Sementara itu, kebanyakan perempuan memiliki kecenderungan untuk membandingkan dirinya dengan perempuan lain. Mereka akan cenderung berkompetisi untuk menjadi yang tercantik. Perempuan yang tidak mampu memenuhi “standar cantik” dapat membuat mereka membenci dirinya sendiri. Ketidakpuasan akan bentuk fisik dapat mengarah pada hilangnya rasa kepercayaan diri. Lebih dari itu, mereka mungkin juga melakukan upaya berlebihan seperti diet ketat, terkena Bulimia nervosa, mengonsumsi obat-obatan, serta tindakan atau akibat berisiko lainnya.

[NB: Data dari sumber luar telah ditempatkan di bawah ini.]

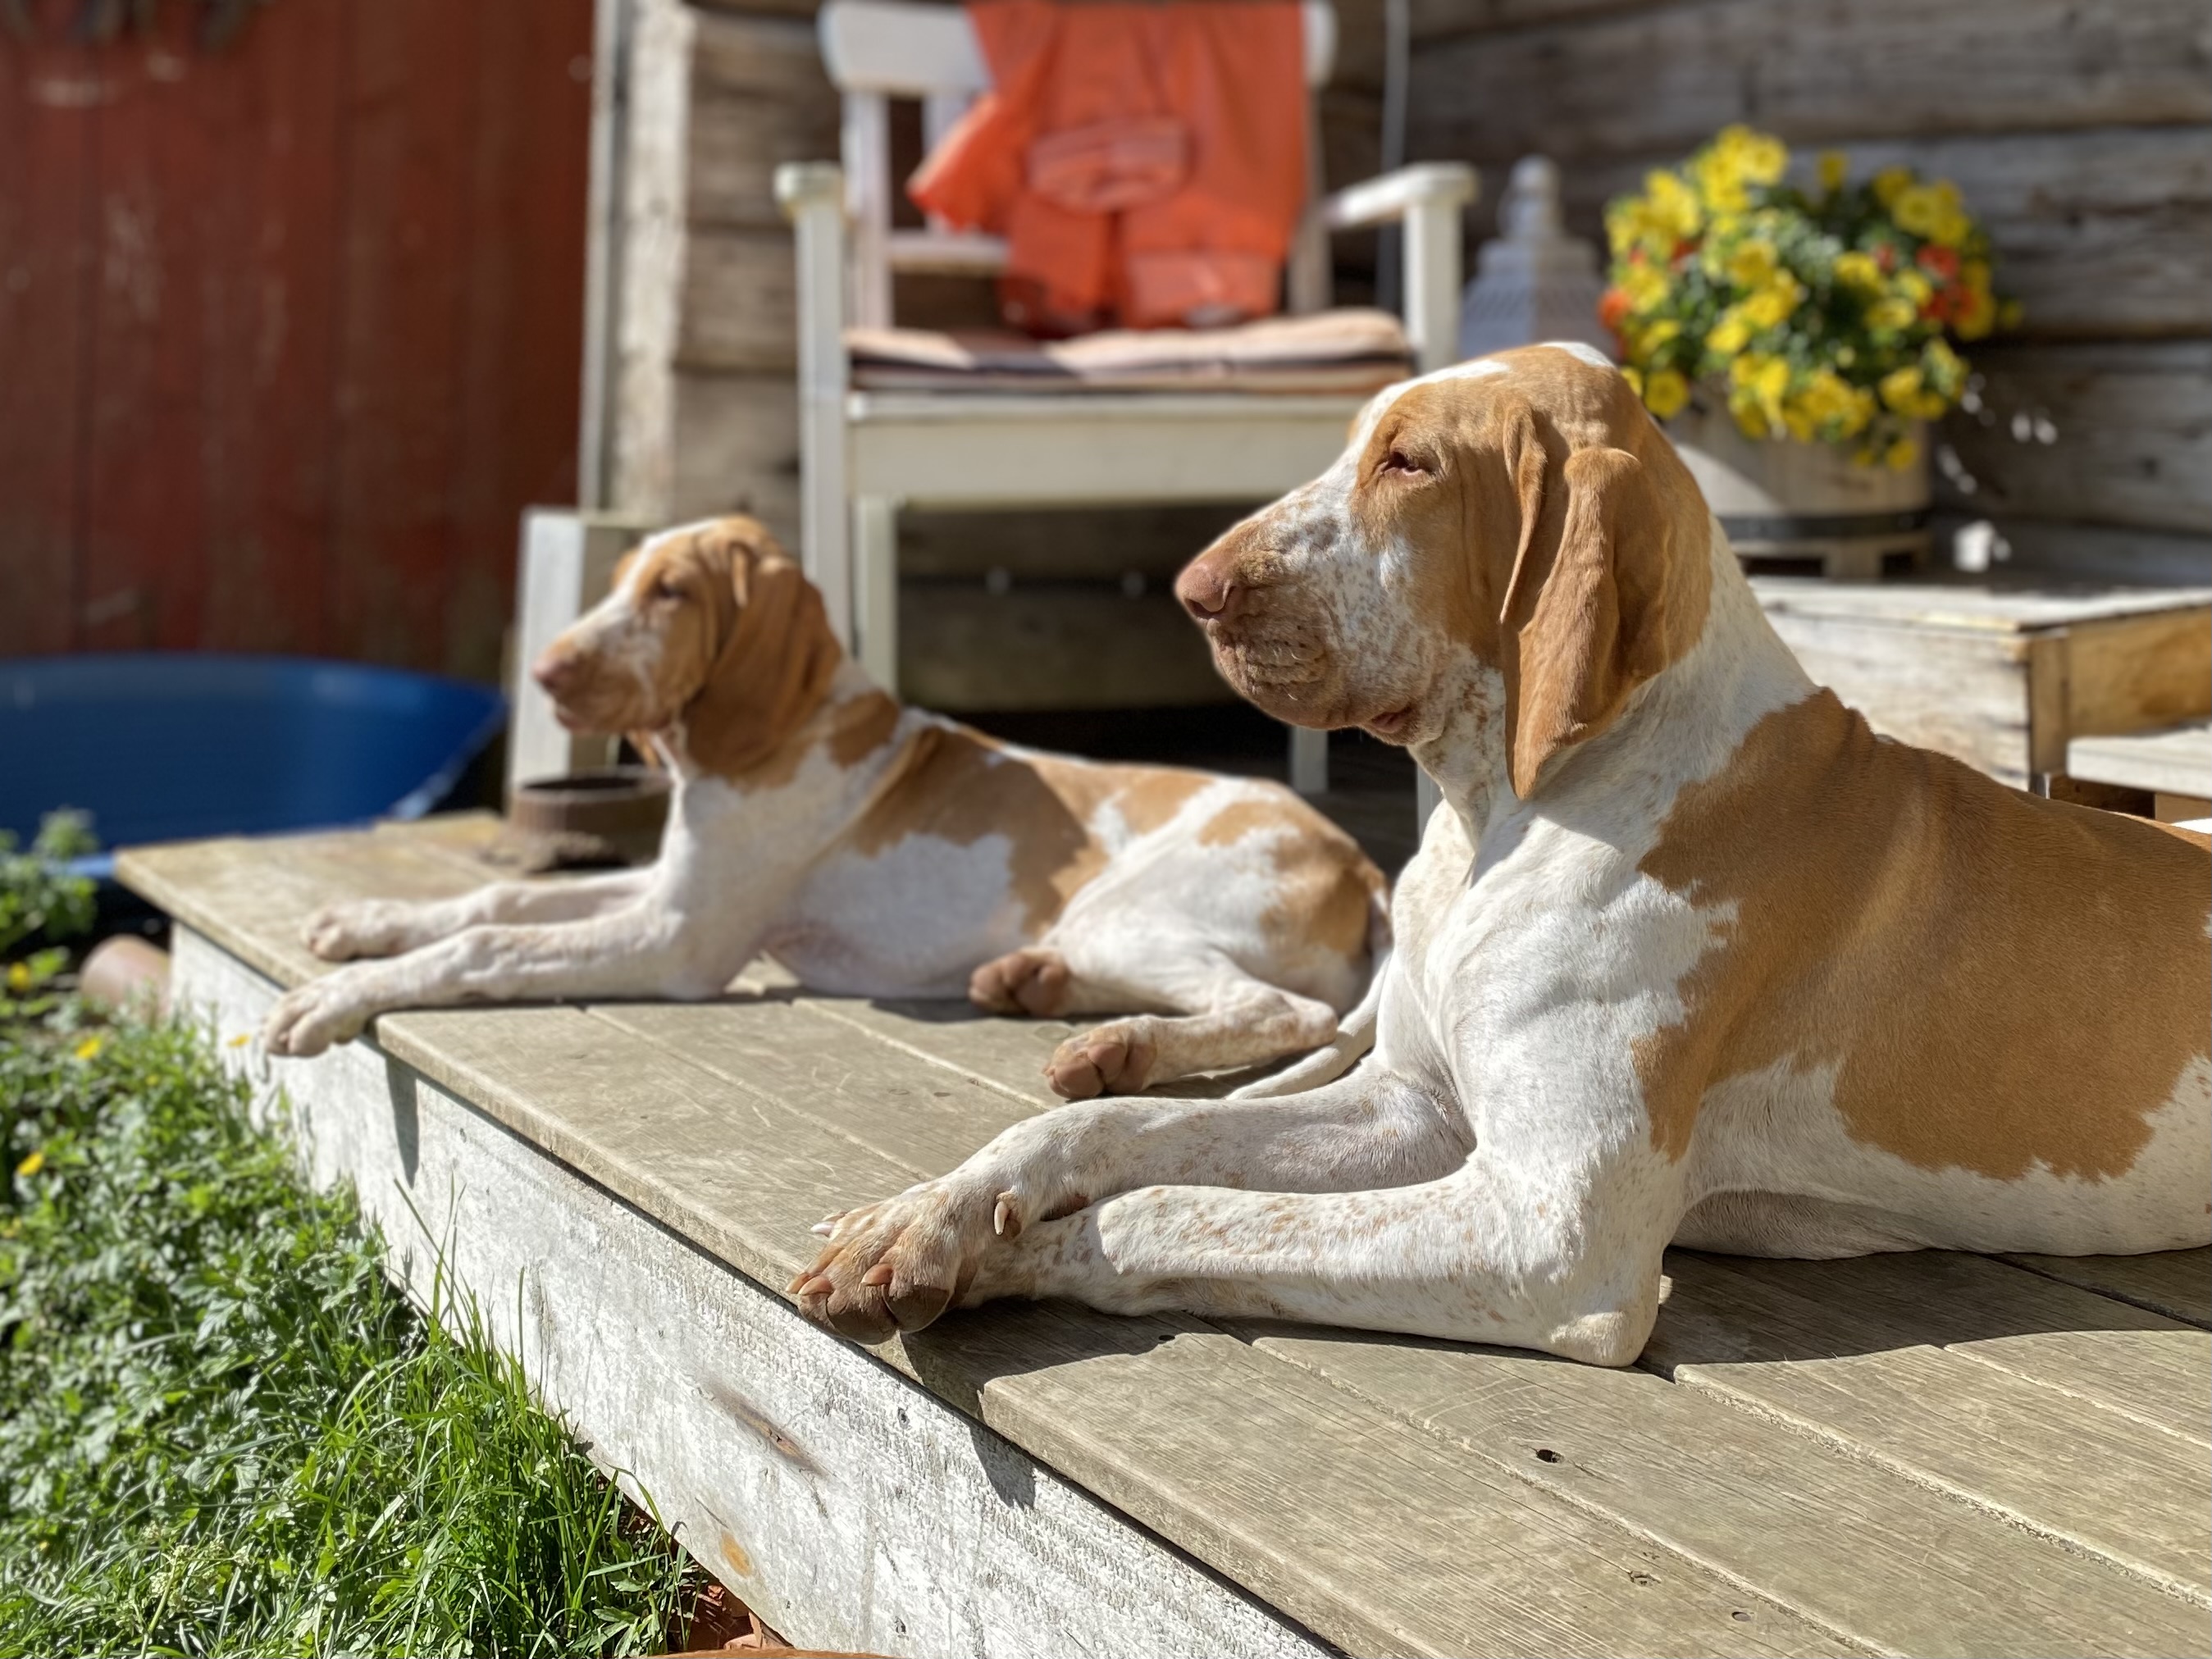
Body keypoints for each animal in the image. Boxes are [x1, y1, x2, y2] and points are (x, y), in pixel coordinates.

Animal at [258, 513, 1380, 1096]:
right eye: (622, 581)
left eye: (672, 594)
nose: (544, 671)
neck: (776, 731)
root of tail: (1360, 861)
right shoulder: (667, 887)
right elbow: (494, 902)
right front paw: (366, 921)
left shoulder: (681, 938)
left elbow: (488, 945)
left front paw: (343, 994)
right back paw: (1032, 984)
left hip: (1123, 911)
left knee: (1283, 1010)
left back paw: (1116, 1049)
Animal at [796, 344, 2212, 1371]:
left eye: (1409, 462)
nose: (1193, 591)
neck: (1500, 816)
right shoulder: (1408, 1109)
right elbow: (1113, 1128)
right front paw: (932, 1212)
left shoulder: (1549, 1233)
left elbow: (1165, 1206)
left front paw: (1015, 1255)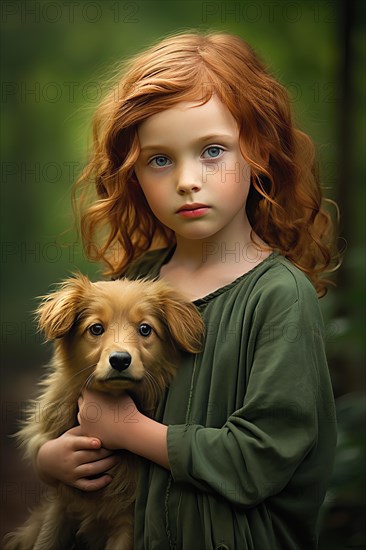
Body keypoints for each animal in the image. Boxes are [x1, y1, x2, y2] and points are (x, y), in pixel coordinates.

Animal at [5, 276, 206, 550]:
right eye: (96, 329)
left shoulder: (128, 523)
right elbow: (46, 541)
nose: (120, 360)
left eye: (145, 329)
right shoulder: (60, 507)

Standardisasi cantik hanyalah bentuk pemikiran yang sempit, karena hanya melihat kecantikan dari tampilan fisik semata.
Suatu waktu, Buya Hamka pernah berujar: “Kecantikan yang abadi terletak pada keelokan adab dan ketinggian ilmu seseorang. Bukan terletak pada wajah dan pakaiannya”. Oleh karena itu, warna kulit, bentuk rambut, ukuran tubuh, serta bentuk standardisasi cantik subjektif lainnya bukanlah dasar yang tepat untuk menilai kecantikan seseorang. Kita hanya perlu meyakini bahwa setiap perempuan berhak untuk merasa dirinya cantik.
Referensi:
Aprilita, D. & Listiyani, R. H. (2016). Representasi Kecantikan Perempuan dalam Media Sosial Instagram (Analisis semiotik Roland Barthes pada Akun @mostbeautyindo, @Bidadarisurga, dan @papuan_girl). Jurnal Paradigma, Vol. 04 No. 03. Surabaya: Fakultas Ilmu Sosial dan Hukum Universitas Negeri Surabaya.
Tilaar, M. (1999). Kecantikan Perempuan Timur. Magelang: Indonesia Tera.